Monday, January 11, 2010

The focus of the Season

This semester is going to be very cool, but i anticipate it to be possibly/probably challenging. My life is going to be extremely focused for the next couple of months--3 major areas of my life will be centered around working with youth: my work (at the 'field Zone), my school (pre-student teaching), and at church (with the youth). I don't think my life has ever been this focused. It's pretty much youth and worship right now. The Lord hasn't really allowed there to be any room for focus on anything else right now--it's kind of crazy. Even though I've tried to pull things into it, they actually never came into fruition, and i was really frustrated as to why they weren't working...

...until I realized the focus of the season. There is some really intense stuff being put in front of me, and it's going to be awesome. Anything extra would really just be a distraction, and would hinder me not only in these areas of worship and youth ministry, but also hinder me in my ability to hold whatever-it-is up as well.

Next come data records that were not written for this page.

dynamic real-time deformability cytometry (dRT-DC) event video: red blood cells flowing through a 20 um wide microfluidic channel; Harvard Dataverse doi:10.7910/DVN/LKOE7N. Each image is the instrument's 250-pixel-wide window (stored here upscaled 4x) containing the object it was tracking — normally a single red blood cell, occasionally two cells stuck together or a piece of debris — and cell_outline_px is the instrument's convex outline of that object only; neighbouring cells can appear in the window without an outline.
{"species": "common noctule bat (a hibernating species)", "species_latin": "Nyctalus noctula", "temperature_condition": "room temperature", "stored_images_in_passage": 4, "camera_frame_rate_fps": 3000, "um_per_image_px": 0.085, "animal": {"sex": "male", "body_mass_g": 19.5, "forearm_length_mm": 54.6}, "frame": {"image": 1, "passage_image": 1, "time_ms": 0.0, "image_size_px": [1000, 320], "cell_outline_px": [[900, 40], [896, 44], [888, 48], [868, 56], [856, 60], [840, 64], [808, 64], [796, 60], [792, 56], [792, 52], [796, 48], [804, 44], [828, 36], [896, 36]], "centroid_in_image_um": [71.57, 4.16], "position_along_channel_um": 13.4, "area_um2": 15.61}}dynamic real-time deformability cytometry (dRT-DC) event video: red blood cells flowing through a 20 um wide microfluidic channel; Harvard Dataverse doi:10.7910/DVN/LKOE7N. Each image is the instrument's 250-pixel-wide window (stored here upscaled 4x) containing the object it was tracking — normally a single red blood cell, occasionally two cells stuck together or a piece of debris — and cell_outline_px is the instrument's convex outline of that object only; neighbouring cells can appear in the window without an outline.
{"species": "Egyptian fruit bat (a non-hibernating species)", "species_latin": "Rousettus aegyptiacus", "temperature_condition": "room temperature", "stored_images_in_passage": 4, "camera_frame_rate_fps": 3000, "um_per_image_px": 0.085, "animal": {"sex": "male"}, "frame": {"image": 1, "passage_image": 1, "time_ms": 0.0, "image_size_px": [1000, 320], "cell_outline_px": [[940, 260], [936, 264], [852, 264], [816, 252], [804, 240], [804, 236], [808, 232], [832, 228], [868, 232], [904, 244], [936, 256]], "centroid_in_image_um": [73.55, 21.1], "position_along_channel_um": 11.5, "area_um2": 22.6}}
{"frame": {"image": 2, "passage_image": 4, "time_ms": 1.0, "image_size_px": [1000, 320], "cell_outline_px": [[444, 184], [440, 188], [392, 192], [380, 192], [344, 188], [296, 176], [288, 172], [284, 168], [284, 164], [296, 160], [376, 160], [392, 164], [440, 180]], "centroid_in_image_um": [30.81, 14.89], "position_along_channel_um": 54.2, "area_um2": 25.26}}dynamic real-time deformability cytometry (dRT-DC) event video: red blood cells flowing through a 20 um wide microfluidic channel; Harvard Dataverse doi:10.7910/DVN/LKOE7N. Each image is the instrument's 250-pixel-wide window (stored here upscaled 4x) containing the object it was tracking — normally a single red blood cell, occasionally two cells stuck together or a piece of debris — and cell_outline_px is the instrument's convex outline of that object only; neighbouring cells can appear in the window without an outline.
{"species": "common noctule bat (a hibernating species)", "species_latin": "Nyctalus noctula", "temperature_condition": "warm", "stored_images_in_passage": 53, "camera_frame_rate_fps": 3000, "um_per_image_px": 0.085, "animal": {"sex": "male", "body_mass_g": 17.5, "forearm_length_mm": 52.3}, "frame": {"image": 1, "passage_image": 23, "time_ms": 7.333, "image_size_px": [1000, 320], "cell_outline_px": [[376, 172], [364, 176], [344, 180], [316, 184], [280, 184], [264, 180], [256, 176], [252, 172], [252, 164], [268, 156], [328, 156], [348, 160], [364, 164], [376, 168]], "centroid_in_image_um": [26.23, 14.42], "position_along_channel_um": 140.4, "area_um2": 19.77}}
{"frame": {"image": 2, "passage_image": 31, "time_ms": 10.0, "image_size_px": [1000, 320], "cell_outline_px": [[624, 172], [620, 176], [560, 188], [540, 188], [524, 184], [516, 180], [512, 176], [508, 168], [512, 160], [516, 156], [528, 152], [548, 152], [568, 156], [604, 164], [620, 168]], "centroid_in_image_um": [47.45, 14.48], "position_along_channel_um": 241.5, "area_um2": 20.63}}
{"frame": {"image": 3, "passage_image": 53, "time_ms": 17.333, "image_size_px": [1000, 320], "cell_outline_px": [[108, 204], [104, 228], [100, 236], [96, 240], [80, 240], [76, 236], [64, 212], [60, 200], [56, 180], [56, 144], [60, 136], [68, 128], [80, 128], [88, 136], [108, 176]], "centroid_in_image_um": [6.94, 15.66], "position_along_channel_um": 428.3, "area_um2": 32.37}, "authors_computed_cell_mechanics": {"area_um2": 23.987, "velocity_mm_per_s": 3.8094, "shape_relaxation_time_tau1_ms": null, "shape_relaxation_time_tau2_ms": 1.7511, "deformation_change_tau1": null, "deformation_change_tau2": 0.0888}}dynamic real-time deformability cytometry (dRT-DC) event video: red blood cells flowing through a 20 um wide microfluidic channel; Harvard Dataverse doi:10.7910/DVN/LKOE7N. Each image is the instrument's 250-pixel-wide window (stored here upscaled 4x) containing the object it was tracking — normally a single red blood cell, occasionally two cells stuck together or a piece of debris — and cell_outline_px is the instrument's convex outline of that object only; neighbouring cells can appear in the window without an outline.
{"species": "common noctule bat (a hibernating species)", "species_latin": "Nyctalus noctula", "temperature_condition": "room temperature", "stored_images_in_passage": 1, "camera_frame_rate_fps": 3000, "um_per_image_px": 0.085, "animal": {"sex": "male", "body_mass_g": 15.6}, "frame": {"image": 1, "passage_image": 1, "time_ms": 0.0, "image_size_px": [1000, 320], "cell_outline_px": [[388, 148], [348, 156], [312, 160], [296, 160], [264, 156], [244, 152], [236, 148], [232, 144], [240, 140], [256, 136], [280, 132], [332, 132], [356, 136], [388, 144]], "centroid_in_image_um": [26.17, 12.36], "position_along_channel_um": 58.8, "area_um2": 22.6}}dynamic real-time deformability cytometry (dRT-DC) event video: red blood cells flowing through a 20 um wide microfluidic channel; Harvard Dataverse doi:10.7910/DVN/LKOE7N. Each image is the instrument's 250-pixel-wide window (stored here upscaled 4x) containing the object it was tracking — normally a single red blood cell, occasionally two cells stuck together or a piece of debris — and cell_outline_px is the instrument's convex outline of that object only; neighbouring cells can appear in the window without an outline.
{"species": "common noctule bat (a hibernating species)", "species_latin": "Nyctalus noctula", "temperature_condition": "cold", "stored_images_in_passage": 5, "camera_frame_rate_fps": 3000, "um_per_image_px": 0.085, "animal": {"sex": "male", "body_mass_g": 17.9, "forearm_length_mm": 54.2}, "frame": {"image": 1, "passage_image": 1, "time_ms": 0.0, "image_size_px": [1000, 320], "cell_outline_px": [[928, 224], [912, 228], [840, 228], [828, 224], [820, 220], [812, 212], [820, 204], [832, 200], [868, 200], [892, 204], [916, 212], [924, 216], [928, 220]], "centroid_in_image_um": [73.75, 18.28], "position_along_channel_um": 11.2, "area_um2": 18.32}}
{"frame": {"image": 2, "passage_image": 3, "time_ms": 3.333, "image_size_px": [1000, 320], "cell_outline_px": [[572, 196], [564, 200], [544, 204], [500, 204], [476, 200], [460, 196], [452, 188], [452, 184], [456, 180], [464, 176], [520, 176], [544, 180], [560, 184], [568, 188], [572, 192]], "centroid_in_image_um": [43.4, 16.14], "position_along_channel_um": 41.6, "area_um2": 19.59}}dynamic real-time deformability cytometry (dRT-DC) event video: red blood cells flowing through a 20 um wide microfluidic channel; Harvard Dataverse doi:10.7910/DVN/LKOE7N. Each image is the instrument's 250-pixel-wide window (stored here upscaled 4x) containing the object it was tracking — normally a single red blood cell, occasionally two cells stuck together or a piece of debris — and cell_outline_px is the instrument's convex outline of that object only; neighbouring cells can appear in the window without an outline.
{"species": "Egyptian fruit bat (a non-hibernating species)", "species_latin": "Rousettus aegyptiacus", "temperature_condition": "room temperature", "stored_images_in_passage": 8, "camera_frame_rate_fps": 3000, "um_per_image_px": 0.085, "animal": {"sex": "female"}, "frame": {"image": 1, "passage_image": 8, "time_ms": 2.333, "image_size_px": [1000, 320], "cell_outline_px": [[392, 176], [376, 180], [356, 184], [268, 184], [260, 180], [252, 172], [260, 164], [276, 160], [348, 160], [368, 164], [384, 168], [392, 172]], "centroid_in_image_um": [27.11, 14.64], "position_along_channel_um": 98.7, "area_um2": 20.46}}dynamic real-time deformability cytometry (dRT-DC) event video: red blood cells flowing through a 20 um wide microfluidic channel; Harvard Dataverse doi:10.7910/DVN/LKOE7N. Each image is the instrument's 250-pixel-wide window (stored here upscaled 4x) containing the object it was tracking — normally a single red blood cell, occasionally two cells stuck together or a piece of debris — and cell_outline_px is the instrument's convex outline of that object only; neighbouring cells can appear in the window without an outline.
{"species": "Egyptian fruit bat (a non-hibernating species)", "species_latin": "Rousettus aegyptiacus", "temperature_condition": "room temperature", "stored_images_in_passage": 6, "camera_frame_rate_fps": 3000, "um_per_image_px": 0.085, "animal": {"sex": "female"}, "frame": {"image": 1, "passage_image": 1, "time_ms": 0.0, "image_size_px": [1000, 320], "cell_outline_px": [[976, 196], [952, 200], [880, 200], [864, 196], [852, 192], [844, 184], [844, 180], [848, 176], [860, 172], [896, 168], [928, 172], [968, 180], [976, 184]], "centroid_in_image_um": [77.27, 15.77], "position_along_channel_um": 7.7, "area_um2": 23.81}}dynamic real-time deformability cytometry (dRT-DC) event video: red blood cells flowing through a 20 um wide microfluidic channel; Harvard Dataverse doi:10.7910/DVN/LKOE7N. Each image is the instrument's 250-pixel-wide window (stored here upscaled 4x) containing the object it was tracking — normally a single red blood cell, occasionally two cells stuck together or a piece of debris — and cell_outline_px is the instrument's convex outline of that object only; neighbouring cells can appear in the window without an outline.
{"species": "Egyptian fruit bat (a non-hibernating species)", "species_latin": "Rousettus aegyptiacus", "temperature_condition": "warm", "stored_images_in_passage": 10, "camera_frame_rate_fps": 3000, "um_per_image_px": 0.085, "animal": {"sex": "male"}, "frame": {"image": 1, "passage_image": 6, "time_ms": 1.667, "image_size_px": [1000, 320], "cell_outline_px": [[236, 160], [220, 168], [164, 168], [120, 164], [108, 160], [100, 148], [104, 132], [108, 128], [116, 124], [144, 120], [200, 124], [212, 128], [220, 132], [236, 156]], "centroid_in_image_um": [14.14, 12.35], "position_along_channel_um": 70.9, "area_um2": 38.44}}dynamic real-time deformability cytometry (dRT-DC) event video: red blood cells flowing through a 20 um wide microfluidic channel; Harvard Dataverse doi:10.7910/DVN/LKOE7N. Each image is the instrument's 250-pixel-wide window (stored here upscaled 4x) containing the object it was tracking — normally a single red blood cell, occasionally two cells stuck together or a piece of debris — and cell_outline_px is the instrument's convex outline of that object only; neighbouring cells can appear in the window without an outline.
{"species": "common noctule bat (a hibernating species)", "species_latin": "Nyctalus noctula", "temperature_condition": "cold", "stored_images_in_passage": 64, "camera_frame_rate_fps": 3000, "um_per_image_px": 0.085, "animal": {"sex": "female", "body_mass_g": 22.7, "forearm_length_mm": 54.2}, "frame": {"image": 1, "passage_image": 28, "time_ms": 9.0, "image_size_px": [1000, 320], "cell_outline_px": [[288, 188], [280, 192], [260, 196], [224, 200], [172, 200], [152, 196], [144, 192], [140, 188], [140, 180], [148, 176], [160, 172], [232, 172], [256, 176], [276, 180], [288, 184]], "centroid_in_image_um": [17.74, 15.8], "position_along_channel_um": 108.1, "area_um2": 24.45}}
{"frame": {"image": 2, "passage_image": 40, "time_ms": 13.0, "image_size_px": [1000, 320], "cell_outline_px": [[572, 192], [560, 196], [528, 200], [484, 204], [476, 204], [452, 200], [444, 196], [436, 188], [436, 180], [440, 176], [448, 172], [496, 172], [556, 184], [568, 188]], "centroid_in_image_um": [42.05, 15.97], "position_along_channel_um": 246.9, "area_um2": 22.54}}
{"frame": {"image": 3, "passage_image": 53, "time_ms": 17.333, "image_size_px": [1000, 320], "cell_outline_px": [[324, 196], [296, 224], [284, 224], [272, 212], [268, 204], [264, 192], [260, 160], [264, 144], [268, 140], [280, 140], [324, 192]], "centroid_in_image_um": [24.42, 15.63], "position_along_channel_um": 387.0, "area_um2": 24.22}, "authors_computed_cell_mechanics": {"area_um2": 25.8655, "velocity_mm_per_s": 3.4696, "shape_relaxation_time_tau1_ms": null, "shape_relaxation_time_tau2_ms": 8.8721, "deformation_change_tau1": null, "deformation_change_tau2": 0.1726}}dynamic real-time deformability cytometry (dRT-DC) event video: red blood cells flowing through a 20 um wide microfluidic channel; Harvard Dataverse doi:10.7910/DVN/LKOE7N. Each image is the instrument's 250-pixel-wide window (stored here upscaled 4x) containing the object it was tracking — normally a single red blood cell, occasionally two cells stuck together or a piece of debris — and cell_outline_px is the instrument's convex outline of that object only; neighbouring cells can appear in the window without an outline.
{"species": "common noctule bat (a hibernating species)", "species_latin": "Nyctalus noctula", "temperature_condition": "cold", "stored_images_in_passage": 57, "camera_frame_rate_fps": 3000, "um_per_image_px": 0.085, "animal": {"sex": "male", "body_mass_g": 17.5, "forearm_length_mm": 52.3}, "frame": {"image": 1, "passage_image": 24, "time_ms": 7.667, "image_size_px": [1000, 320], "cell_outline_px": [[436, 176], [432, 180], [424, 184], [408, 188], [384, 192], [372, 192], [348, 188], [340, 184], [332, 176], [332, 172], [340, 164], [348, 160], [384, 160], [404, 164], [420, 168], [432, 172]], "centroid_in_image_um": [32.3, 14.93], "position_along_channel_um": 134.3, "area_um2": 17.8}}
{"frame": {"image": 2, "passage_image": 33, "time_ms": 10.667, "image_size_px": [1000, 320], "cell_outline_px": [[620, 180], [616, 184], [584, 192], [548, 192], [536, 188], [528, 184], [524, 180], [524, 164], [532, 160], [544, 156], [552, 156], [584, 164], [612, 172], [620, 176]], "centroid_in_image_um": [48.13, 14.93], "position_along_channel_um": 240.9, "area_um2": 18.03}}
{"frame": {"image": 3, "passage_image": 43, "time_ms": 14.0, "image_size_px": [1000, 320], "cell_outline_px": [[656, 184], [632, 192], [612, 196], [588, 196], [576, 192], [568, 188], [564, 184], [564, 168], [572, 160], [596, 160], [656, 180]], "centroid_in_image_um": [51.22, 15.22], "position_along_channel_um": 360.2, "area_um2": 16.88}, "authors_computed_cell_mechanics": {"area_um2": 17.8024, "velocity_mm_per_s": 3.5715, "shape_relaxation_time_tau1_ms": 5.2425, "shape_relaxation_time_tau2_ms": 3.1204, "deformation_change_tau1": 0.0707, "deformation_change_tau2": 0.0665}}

Let's face it. I've always had a huge desire for...well, ultimately a wife. I've spent years trying to put stuff together, to create the circumstance and relationship that would allow this desire to be fulfilled... and I've done a pretty bad job at it. The Lord has been clear--for MONTHS--that finding a spouse is NOT my focus right now, and I've actually gotten to the point where I believe him. It's kind of strange, to be honest. It changes behavior, it changes the grid of importance.

This has just been something stirring in me for the past few months, and it really began to bubble and boil in the last couple of weeks. Just pray for me in this season--it's gonna be a good one.